[Stored records]
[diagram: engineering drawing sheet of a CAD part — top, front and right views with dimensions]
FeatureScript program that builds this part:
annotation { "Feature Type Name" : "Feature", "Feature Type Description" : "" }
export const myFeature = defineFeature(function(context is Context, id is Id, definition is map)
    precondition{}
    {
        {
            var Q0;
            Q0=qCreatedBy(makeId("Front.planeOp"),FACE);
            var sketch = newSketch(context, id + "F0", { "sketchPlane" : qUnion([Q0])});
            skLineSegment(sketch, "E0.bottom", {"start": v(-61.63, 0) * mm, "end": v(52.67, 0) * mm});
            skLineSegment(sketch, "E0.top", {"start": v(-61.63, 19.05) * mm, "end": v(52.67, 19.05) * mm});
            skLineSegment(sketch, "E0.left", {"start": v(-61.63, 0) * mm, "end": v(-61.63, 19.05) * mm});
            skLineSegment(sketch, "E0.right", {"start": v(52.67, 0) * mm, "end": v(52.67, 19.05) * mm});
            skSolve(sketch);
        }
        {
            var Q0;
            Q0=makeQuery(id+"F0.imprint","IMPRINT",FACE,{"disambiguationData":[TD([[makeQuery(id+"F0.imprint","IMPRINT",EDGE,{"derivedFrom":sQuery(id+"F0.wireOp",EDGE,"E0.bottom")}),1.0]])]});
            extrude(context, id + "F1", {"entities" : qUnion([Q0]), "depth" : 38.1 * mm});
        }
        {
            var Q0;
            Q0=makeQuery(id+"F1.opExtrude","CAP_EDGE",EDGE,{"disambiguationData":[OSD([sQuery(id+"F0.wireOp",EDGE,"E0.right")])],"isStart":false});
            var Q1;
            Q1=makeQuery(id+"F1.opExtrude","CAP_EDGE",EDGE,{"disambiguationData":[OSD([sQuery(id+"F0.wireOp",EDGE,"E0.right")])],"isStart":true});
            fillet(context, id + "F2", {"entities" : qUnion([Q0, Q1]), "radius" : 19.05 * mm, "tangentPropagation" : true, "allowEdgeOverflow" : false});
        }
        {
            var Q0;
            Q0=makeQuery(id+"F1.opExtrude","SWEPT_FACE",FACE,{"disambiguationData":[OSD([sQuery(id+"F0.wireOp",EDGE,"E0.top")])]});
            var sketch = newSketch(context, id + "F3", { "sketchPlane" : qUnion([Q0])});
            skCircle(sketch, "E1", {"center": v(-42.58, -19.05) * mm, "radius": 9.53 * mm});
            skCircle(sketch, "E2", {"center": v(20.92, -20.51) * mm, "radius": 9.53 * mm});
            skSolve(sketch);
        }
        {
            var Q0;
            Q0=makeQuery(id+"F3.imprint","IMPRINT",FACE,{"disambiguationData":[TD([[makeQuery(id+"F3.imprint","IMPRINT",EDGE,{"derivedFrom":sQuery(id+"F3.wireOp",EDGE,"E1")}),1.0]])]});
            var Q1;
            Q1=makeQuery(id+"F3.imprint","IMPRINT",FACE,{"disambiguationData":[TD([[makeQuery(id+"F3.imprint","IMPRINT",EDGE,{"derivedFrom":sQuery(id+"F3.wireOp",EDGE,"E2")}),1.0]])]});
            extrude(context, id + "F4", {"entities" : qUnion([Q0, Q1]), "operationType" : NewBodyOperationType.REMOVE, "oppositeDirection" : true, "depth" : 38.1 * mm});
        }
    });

WORK TO COMPLETE = Which lines in the listing above contain the string "skLineSegment"? Locate each one and copy it out in full, treating case as significant.

REPLY =
            skLineSegment(sketch, "E0.bottom", {"start": v(-61.63, 0) * mm, "end": v(52.67, 0) * mm});
            skLineSegment(sketch, "E0.top", {"start": v(-61.63, 19.05) * mm, "end": v(52.67, 19.05) * mm});
            skLineSegment(sketch, "E0.left", {"start": v(-61.63, 0) * mm, "end": v(-61.63, 19.05) * mm});
            skLineSegment(sketch, "E0.right", {"start": v(52.67, 0) * mm, "end": v(52.67, 19.05) * mm});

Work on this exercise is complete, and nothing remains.